Toby is considering agreeing to the change, but hasn’t made up his mind. Scarlett remains quite hopeful though, because Eve was originally on his own list of favourite names.
Some people have advised Scarlett to keep the name Evelyn, and just call her daughter Eve, but Scarlett doesn’t want to do that. She feels that Eve and Evelyn are completely different names, and don’t even sound alike.
Scarlett doesn’t think changing the name is a big deal as it’s just dropping three letters, and most people call her Evie anyway. She thinks others will quickly adjust with minimal fuss, and she’d rather change the name than spend the rest of her life fretting over it.
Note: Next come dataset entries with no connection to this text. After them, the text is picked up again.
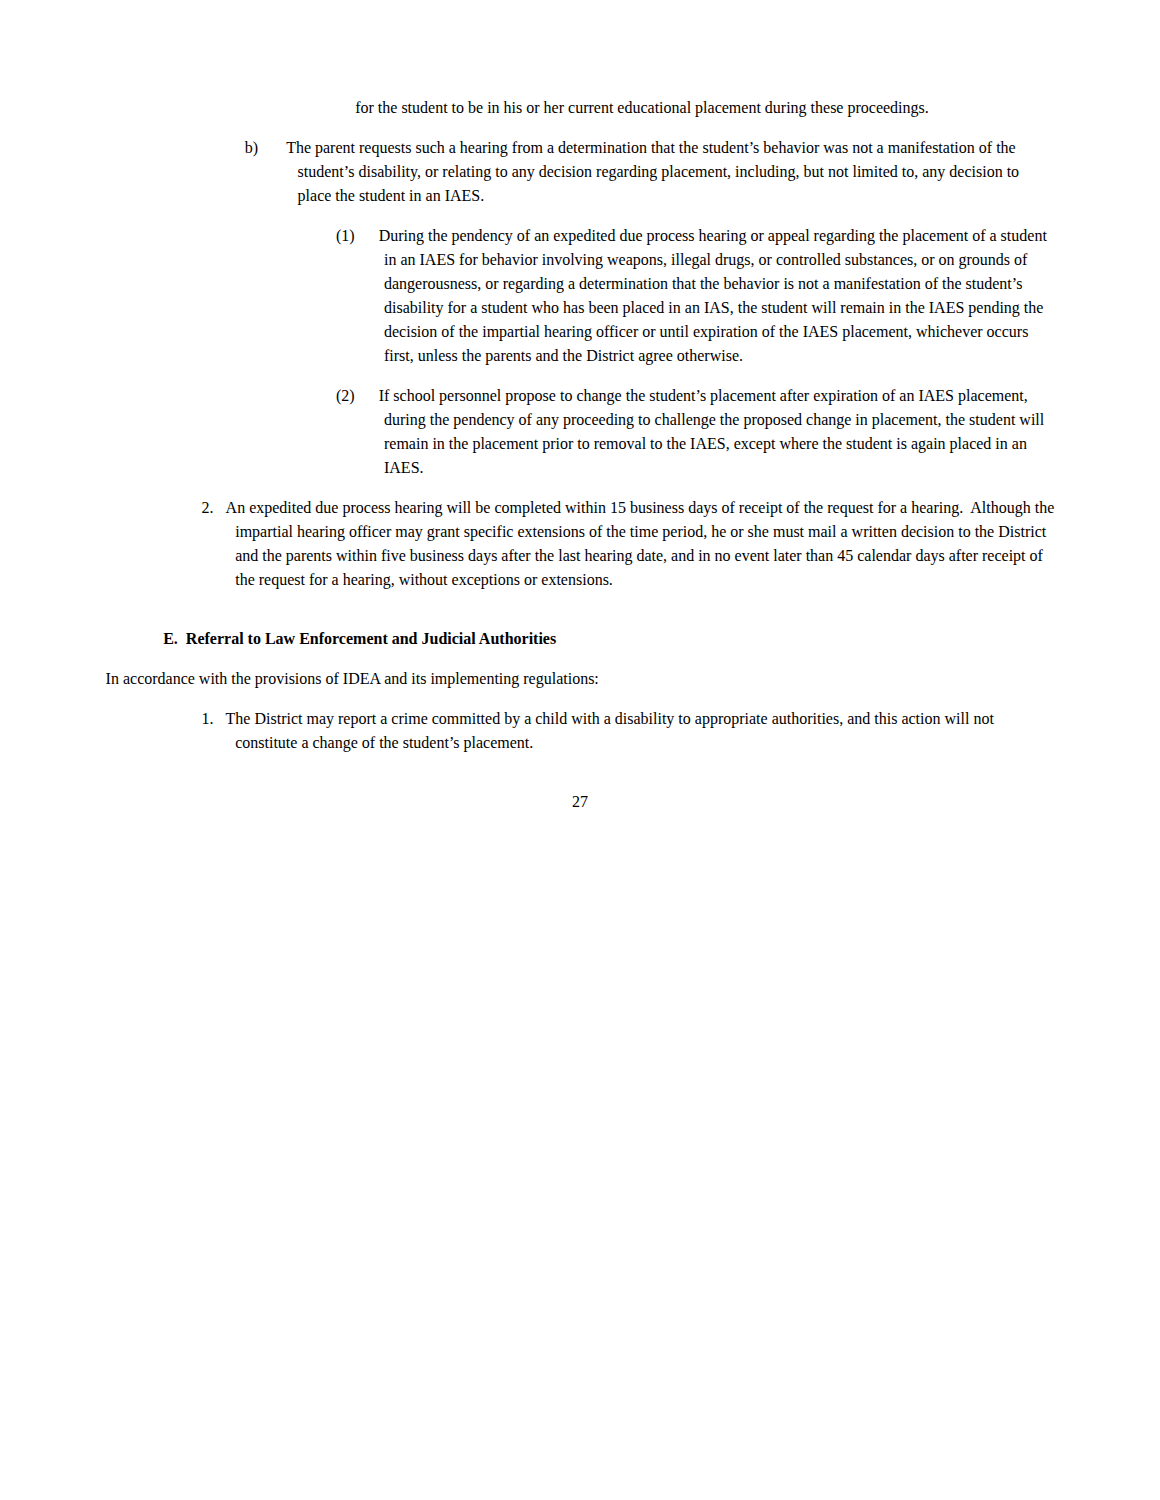for the student to be in his or her current educational placement during these proceedings.
b) The parent requests such a hearing from a determination that the student’s behavior was not a manifestation of the student’s disability, or relating to any decision regarding placement, including, but not limited to, any decision to place the student in an IAES.
(1) During the pendency of an expedited due process hearing or appeal regarding the placement of a student in an IAES for behavior involving weapons, illegal drugs, or controlled substances, or on grounds of dangerousness, or regarding a determination that the behavior is not a manifestation of the student’s disability for a student who has been placed in an IAS, the student will remain in the IAES pending the decision of the impartial hearing officer or until expiration of the IAES placement, whichever occurs first, unless the parents and the District agree otherwise.
(2) If school personnel propose to change the student’s placement after expiration of an IAES placement, during the pendency of any proceeding to challenge the proposed change in placement, the student will remain in the placement prior to removal to the IAES, except where the student is again placed in an IAES.
2. An expedited due process hearing will be completed within 15 business days of receipt of the request for a hearing. Although the impartial hearing officer may grant specific extensions of the time period, he or she must mail a written decision to the District and the parents within five business days after the last hearing date, and in no event later than 45 calendar days after receipt of the request for a hearing, without exceptions or extensions.
E. Referral to Law Enforcement and Judicial Authorities
In accordance with the provisions of IDEA and its implementing regulations:
1. The District may report a crime committed by a child with a disability to appropriate authorities, and this action will not constitute a change of the student’s placement.
27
Toby on the other hand worries that everyone will think they are crazy to go through a formal change rather than simply announcing that they will be calling their daughter Eve from now on, even though Evelyn is on the birth certificate.
Scarlett wonders how common it is to change a baby’s name, and would love to hear from anyone who has been through the process, or is an adult who had their name changed during infancy or childhood. Are there are any problems it could lead to, and will their daughter have to constantly refer back to her original name when seeking or showing identification?
* * * * * * * * * *
You seem to have a very clear-cut case of baby name regret – not just a few wistful thoughts about that favourite name that couldn’t be used, or the odd moment of wondering if you could have chosen something else, but deep unhappiness every day for almost a year. You know that you didn’t choose the name in the right mindset, or under ideal circumstances. A name change seems like a good idea, and as your daughter is nearly a year old, a decision that shouldn’t be delayed for much longer.
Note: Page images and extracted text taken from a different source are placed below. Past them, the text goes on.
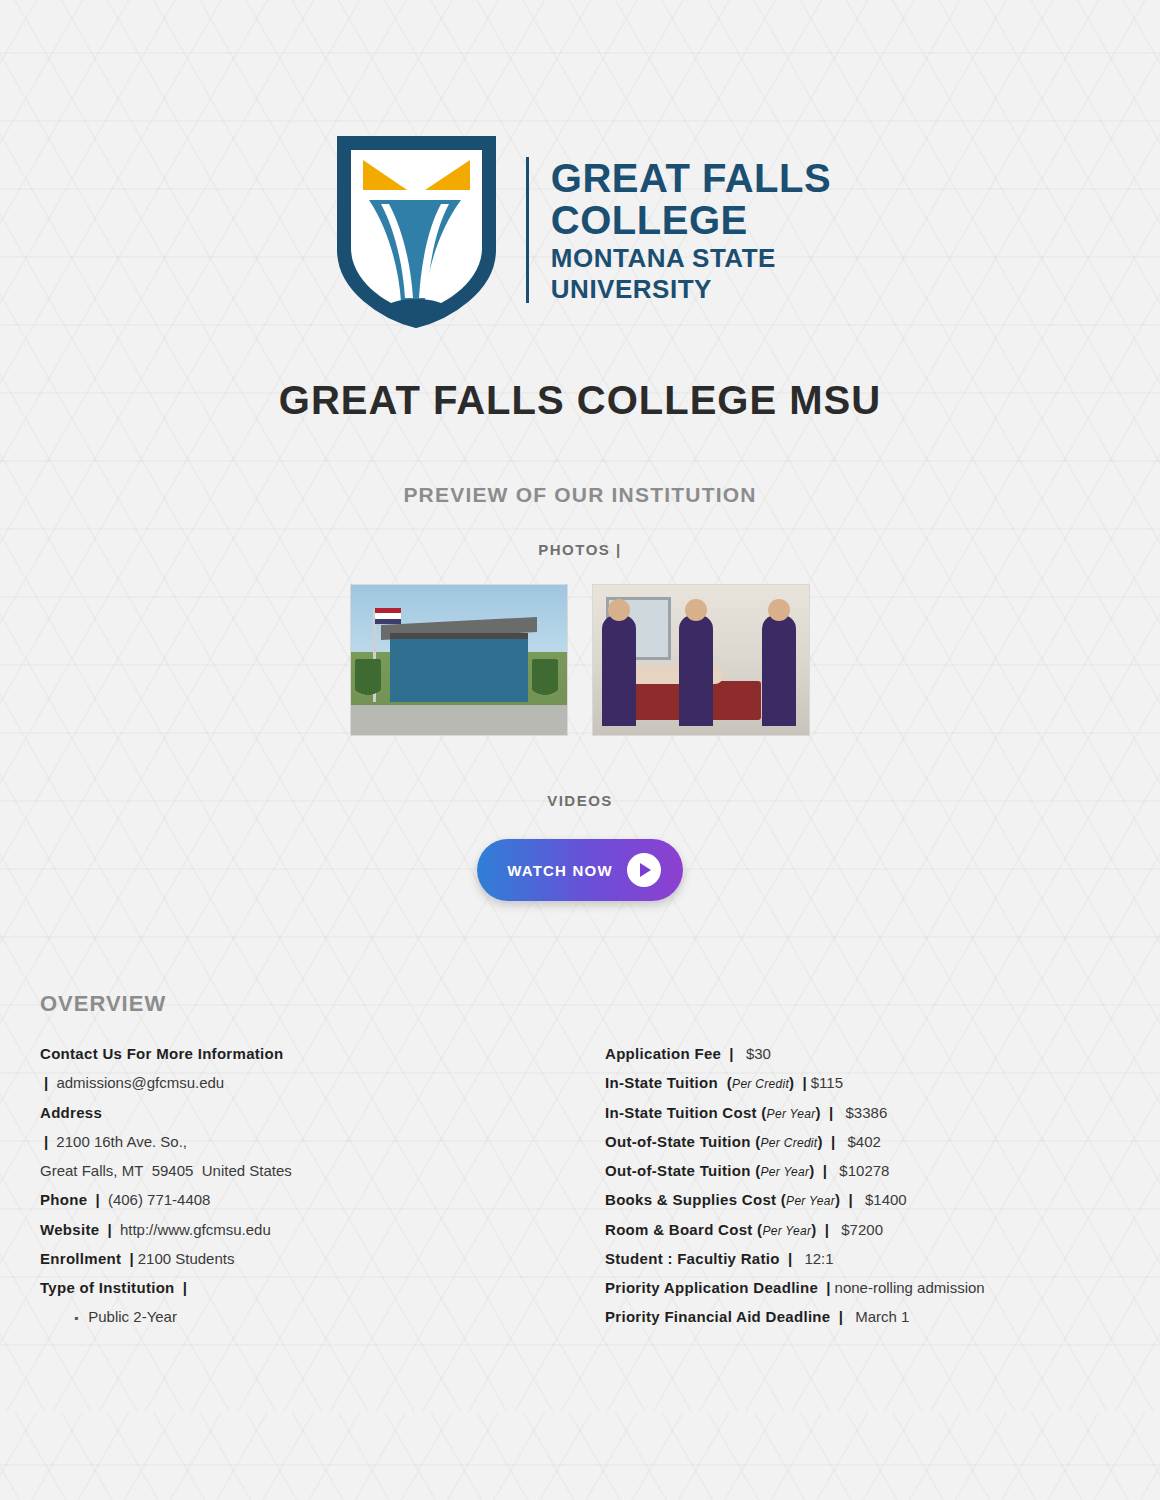Great Falls
College
Montana State
University
Great Falls College MSU
Preview of Our Institution
Photos |
Videos
Watch Now
Overview
Contact Us For More Information | admissions@gfcmsu.edu Address | 2100 16th Ave. So., Great Falls, MT 59405 United States Phone | (406) 771-4408 Website | http://www.gfcmsu.edu Enrollment |2100 Students Type of Institution |
Public 2-Year
Application Fee | $30
In-State Tuition (Per Credit) |$115
In-State Tuition Cost (Per Year) | $3386
Out-of-State Tuition (Per Credit) | $402
Out-of-State Tuition (Per Year) | $10278
Books & Supplies Cost (Per Year) | $1400
Room & Board Cost (Per Year) | $7200
Student : Facultiy Ratio | 12:1
Priority Application Deadline |none-rolling admission
Priority Financial Aid Deadline | March 1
I agree with you that this seems like a very simple change, one that shouldn’t inconvenience people or cause mass confusion. In fact, most people have said they support such a change: they just don’t see why you should go to the bother of making it official. It’s even more straightforward, because Evelyn isn’t a name that Toby loves. It sounds as if Eve was a name you both liked, and perhaps should have chosen in the first place (and maybe would have, if you both weren’t feeling so pressured and miserable).
I can’t see any reason why the name change would be refused by Births, Deaths and Marriages, and in New South Wales you are permitted three name changes of a child as long as it hasn’t been twelve months since the last name change. It will cost you $174 to change the name, and a further $44 to have a new birth certificate issued, which I think is probably a good idea.
I’m putting a link to the form for change of name so you can see all the things you have to do. You need to provide plenty of identification, and to explain the reason for the name change in some detail.
The main thing is that both parents have to be on board with the name change, so you need Toby’s consent. It sounds as if he does agree to the change of name, he just fears the potential social embarrassment of making it official. However, I think people will get over it pretty easily, and there’s nothing “crazy” or abnormal about changing your baby’s name. To me it makes sense to have the change made official, as I think it will cause fewer administrative mix-ups in the future.
I know I would hate to have a name that my mother disliked or which made her unhappy, even if nobody called me that in everyday life, so try to see things from your daughter’s point of view when she is older. I don’t think she will need to refer to her change of name in future, since it would be done while she is just a baby, but check with the BDM staff just to be sure.
I can’t give you the numbers for how many people in Australia change their child’s name, but according to Baby Center, one in eight parents surveyed had experienced baby name regret, so it isn’t anything particularly unusual. Most people who change their child’s name are glad they did, and it’s a way of settling the name worries once and for all – you don’t want to still be thinking or talking about this a year from now.
NAME UPDATE: Scarlett and Toby changed their daughter’s name from Evelyn to Eve!